# Hard time finding 2010 AR4 Forks - Help SD!



## tdstuck (Apr 22, 2012)

Hi All, 

I recently purchased a used 2010 AR4 (56cm). The previous owner cut the steerer tube very aggressive (too short for my comfort). I have been scowering the web and I have a couple of inquiries in to authorized Felt Dealers for a replacement set of forks; however it's been a couple of weeks and I have no answer yet. 

If I don't get any forks I am thinking I can fully convert the bike to a TT rig but that would commit me to using it specifically for TT when what I really want is a fast road bike. 

Superdave, any ideas on where to locate a set of forks? What about a part number? Does anyone have a cracked frame that they want to sell the forks? 

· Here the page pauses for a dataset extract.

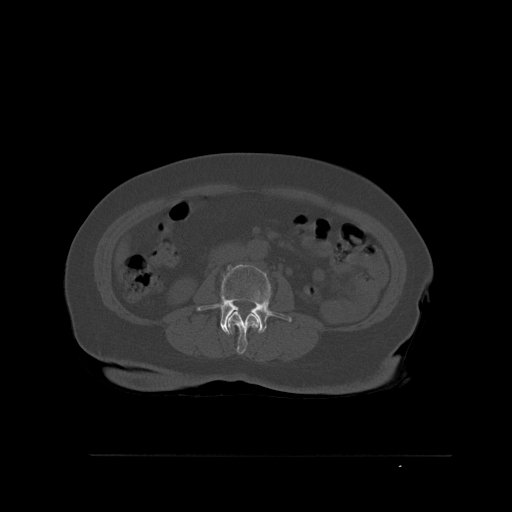
CT including the spine, one axial slice; position 233 of 527 along the scan axis; bone window (W 1800 / L 400 HU); 1.5 mm slice thickness; 512 × 512 image matrix, field of view 470 × 470 mm. Patient: female, 73 years. From the clinical record (not read from this slice): primary cancer: breast; vertebrae with lytic lesions (as recorded): L2.
Outlined on this slice (semi-automatically segmented with operator editing):
- L2 vertebra: bounding box [x1, y1, x2, y2] px = [227, 311, 257, 355]
- L3 vertebra: [197, 264, 292, 335]
- L4 vertebra: [253, 319, 259, 331]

The bike is sweet and I want to get it done before next season, I have plans for it! 

Thanks!


----------



## Superdave3T (May 11, 2009)

tdstuck said:


> Hi All,
> 
> I recently purchased a used 2010 AR4 (56cm). The previous owner cut the steerer tube very aggressive (too short for my comfort). I have been scowering the web and I have a couple of inquiries in to authorized Felt Dealers for a replacement set of forks; however it's been a couple of weeks and I have no answer yet.
> 
> ...


How much more steerer tube do you need? Why not try an upturned stem to reach the desired bar height? We don't sell the AR forks in our aftermarket catalog as the crown shape is unique to that bike.

-SD


----------



## tdstuck (Apr 22, 2012)

Update! 

I finally found some forks, I got them through a Felt aftermarket dealer here in Germany (thanks to a Felt sales specialist in the US)... They didnt match the color so I had to get the whole bike painted by a local auto shop. I think it came out even better! 
What do you think?

View attachment 273968


----------



## bmjenneke (Jul 25, 2013)

dear tdstuck,
I have the same problem...could you be so kind to forward me the details of the Felt aftermarket dealer in Germany? 
Thanx!


----------



## Don4 (Jul 29, 2010)

tdstuck said:


> Update!
> 
> I finally found some forks, I got them through a Felt aftermarket dealer here in Germany (thanks to a Felt sales specialist in the US)... They didnt match the color so I had to get the whole bike painted by a local auto shop. I think it came out even better!
> What do you think?
> ...


Looks nice!


----------



## bwbishop (Sep 17, 2011)

Looks great!


----------